The police report states that the officers arrived July 27 in response to a call in which the massive gym was accused of allowing people to be onsite without masks. The report states that upon law enforcement’s arrival, “most patrons in the facility [were] without mandatory facial coverings.”

In the underlying executive order, Broward initially carved out an exception that allowed people engaged in “strenuous physical activity or exercise” to forgo mask-wearing. But the exception was trimmed July 17, such that it only applied when gym-goers are “in a pre-swim shower or swimming pool.”

The order makes owners of gyms and other businesses responsible for ensuring everyone on their premises has a face covering. Violations of the mandate carry potential criminal penalties, including a misdemeanor charge and a $500 fine.

Carnevale claims that he’s afraid that forcing patrons engaged in heavy exercise to wear a mask could be dangerous, especially if they have asthma or other respiratory conditions. According to the lawsuit, wearing a mask while doing strenuous exercise “risks injury to Broward County residents by obstructing their breathing.”

Police ended up issuing Carnevale a citation that required him to temporarily close the gym. He was brought to a Broward County jail after refusing to comply, he says.

A video that he and his wife shot shows him praising the police and the city of Plantation, but refusing officers’ request that he shut down his gym for 24 hours to bring the facility into compliance with county regulations.

“[The officers] say that we have to close our business … and if we don’t close our business, they’re gonna arrest us, and they’re gonna close us anyway,” Carnevale explains in the video.

“We won’t be backing down, so things are coming to a head right now,” Carnevale continues.

He repeats the refrain: “It’s all love. There’s no ego over here.”

Carnevale said in the interview that it was a challenge to keep up with the nearly $30,000-a-month rent for the gym space even before the Covid-19 outbreak.

“I took over the place in 2018. I was 29 at the time, overwhelmed. I made a ton of mistakes as many business owners do. But this isn’t exactly a lemonade stand I’m dealing with. Every move is critical. We were already in a tough bind,” he said.

The Plantation Police Department did not respond to a request for comment.

In addition to challenging the mandatory mask order, the lawsuit asks the court to strike down Broward’s curfew and its restrictions on large gatherings.

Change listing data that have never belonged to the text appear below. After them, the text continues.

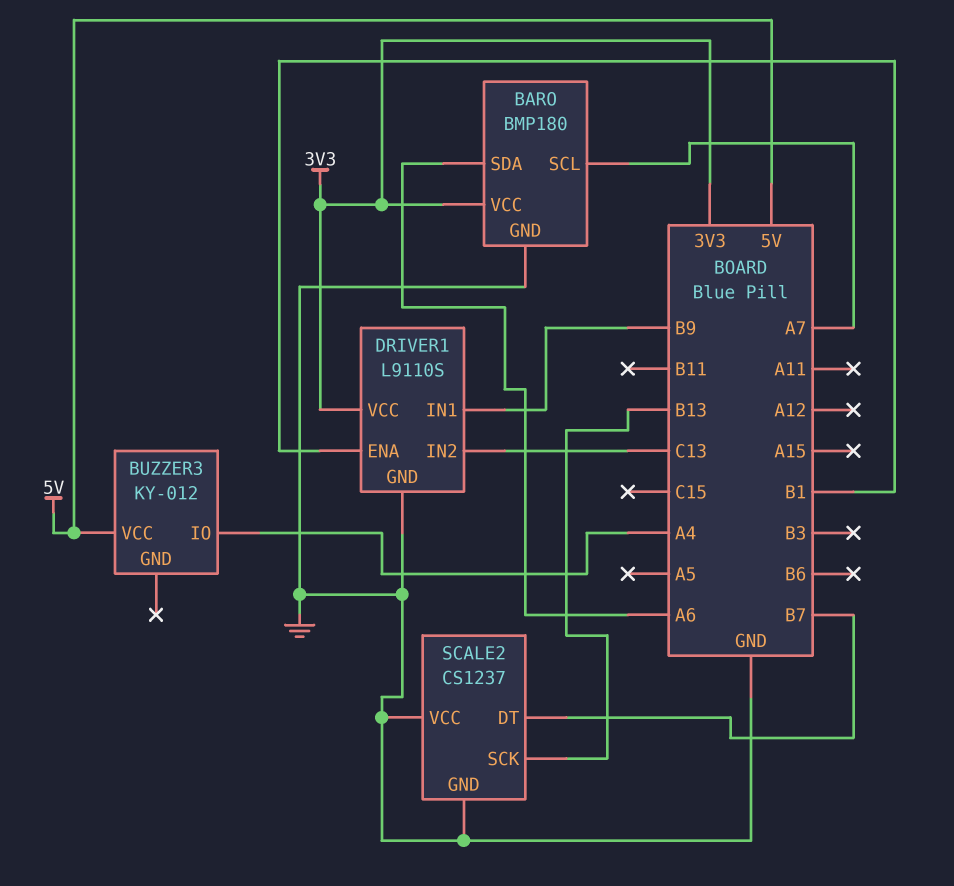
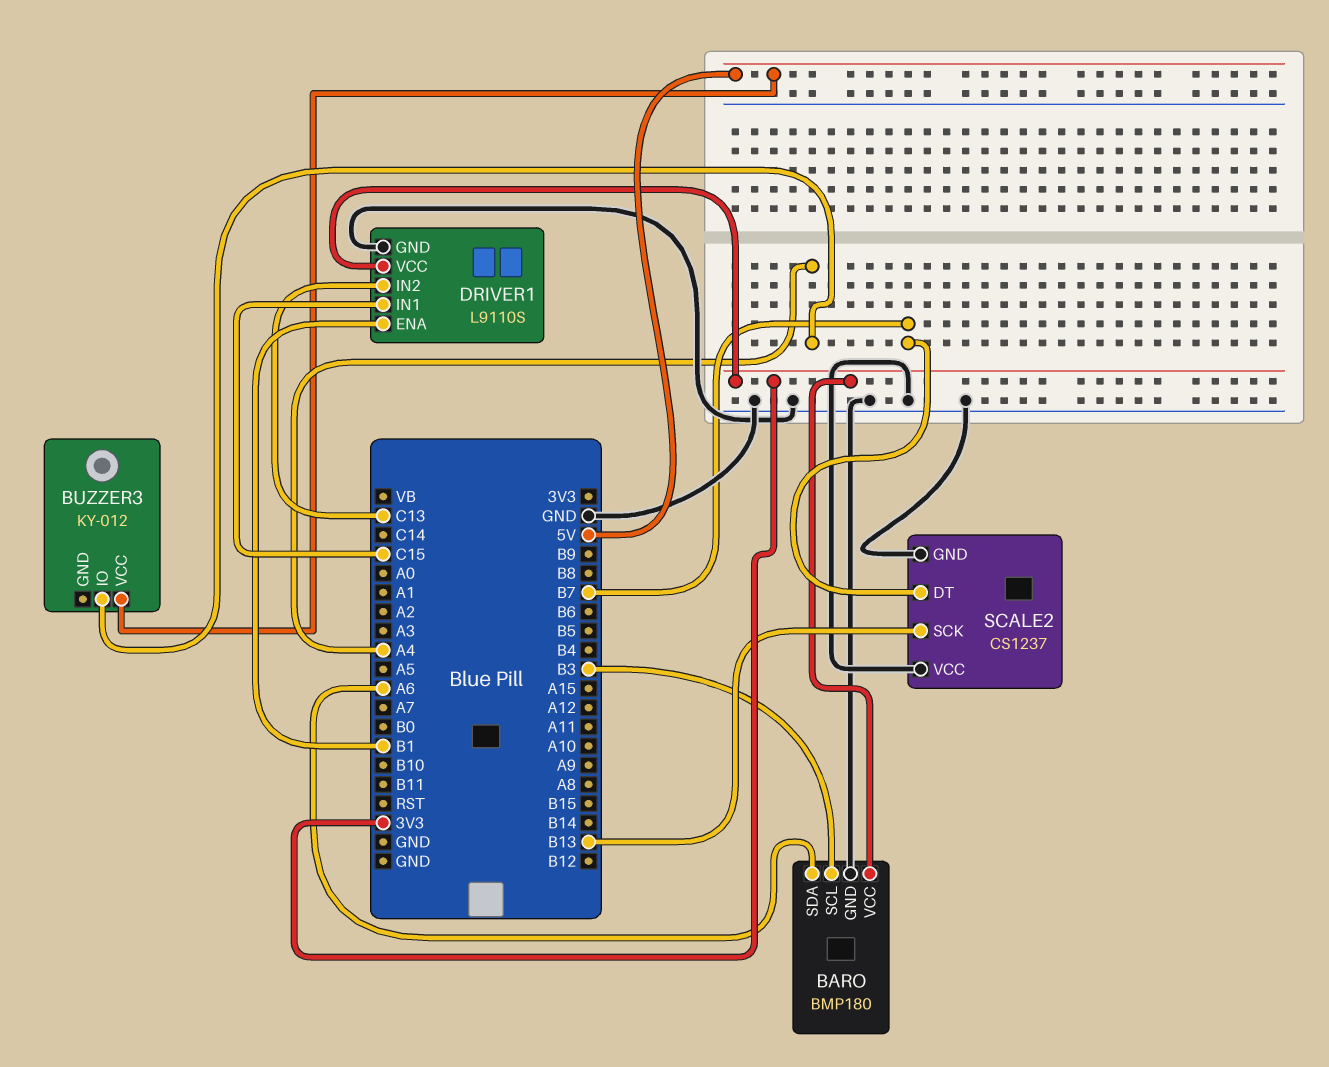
BARO pin SCL: A7 -> B3
DRIVER1 pin IN1: B9 -> C15

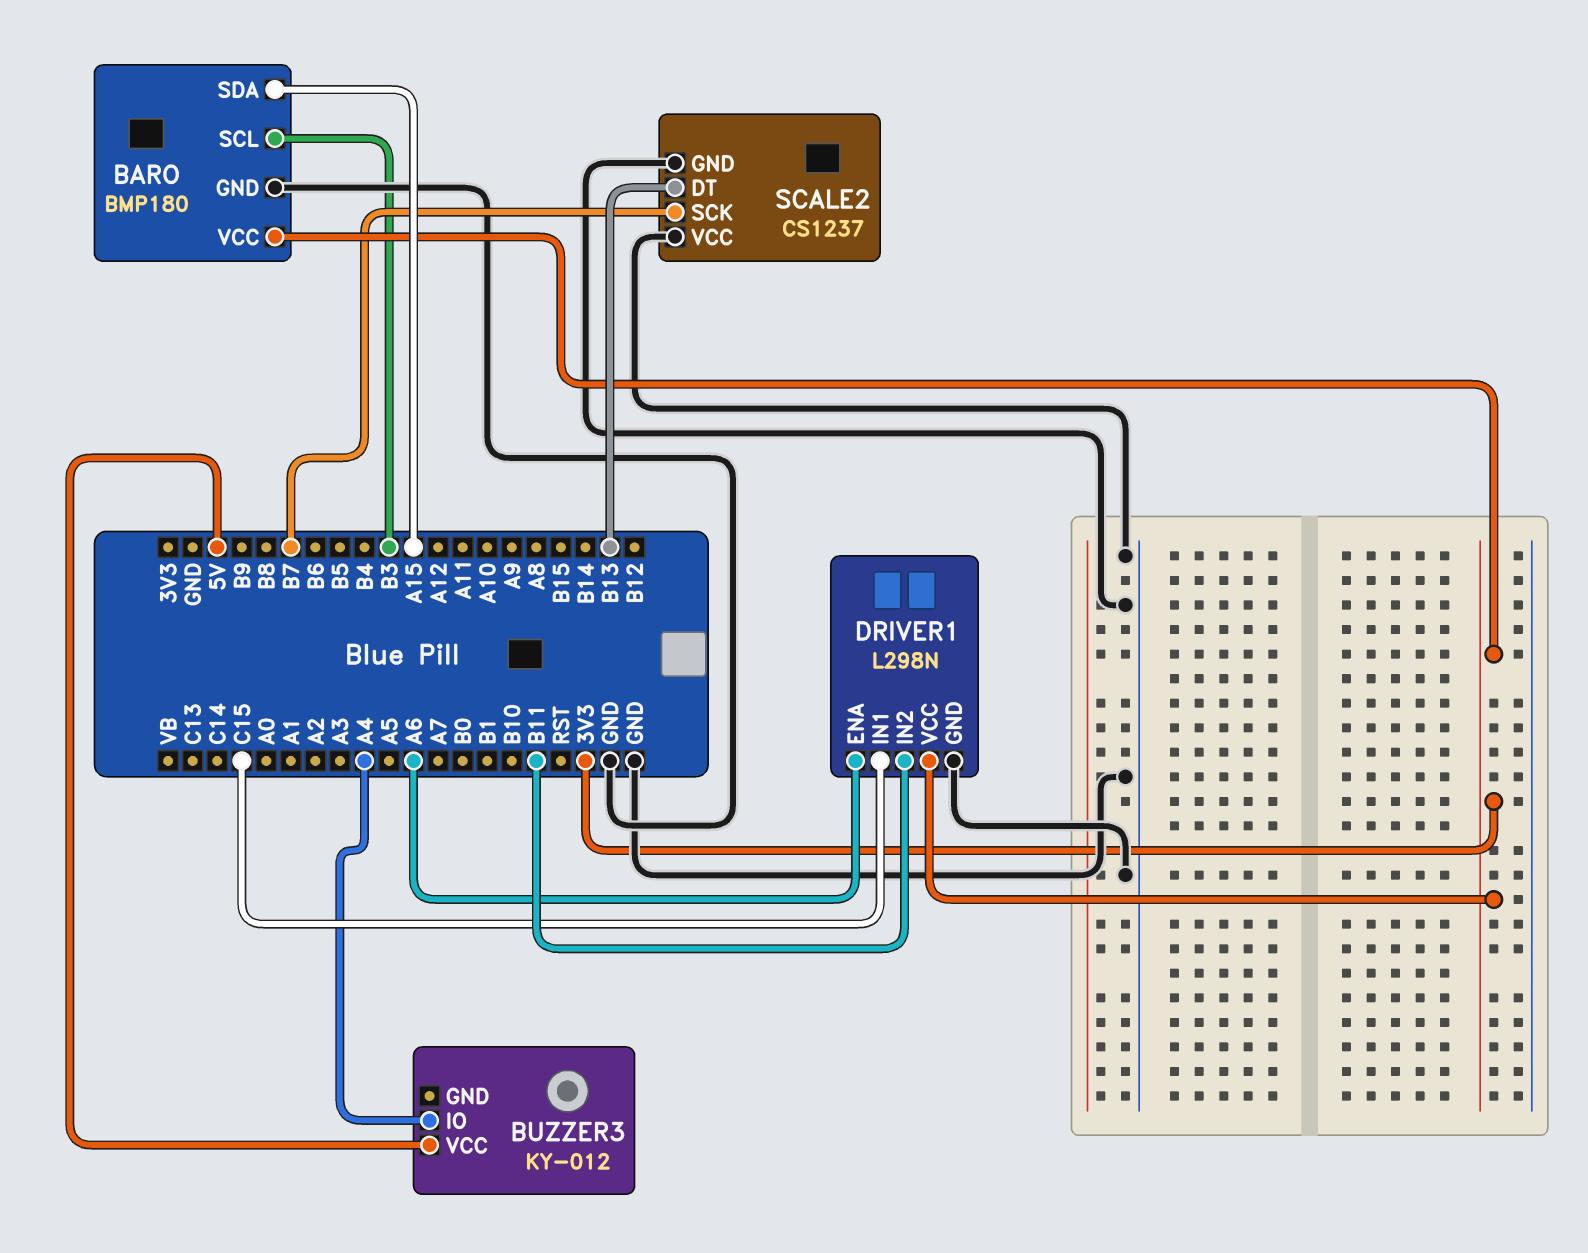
BARO pin SDA: A6 -> A15
DRIVER1: L9110S -> L298N
DRIVER1 pin ENA: B1 -> A6
DRIVER1 pin IN2: C13 -> B11
SCALE2 pin DT: B7 -> B13
SCALE2 pin SCK: B13 -> B7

Carnevale is represented by constitutional crusader Anthony Sabatini, a statehouse representative and lawyer who has filed more than a dozen challenges to mask orders around Florida. While many of the cases are pending, judges in Alachua County and Leon County have rejected his argument that the orders in those jurisdictions infringe on constitutional rights.

“An individual Alachua County citizen’s right to be let alone is no more precious than the corresponding right of his fellow citizens not to become infected by that person and potentially hospitalized,” Circuit Judge Donna Keim wrote.

Carnevale’s lawsuit is not the only Broward County case to challenge Covid-19-related executive orders. More than 20 local bars are asking a judge to invalidate state and local orders that are preventing them from operating during the novel-coronavirus outbreak. Insofar as the orders allow the operation of restaurants, theme parks and other commercial places of gathering, they “implement a double standard that is unjust” to the bars and infringes on the bar owners’ constitutional rights, attorney Alex Arreaza says.

One of the officers who cited Carnevale’s gym for noncompliance mentioned on a Plantation talk show back in May that people “are quick to call” when they see someone allegedly violating an executive order.

“They’re trying to practice those measures themselves with the social distancing and wearing the mask. And they get frustrated when they see other people not following the order,” the officer said on Plantation Podcast.

On Wednesday, the Florida Department of Health’s daily tally reported 216 deaths linked to Covid-19, another record. South Carolina Rep. James Clyburn, a Democrat, meanwhile sent a letter to  Florida’s Republican Gov. Ron DeSantis, asking his office to outline measures the state is taking to control the outbreak.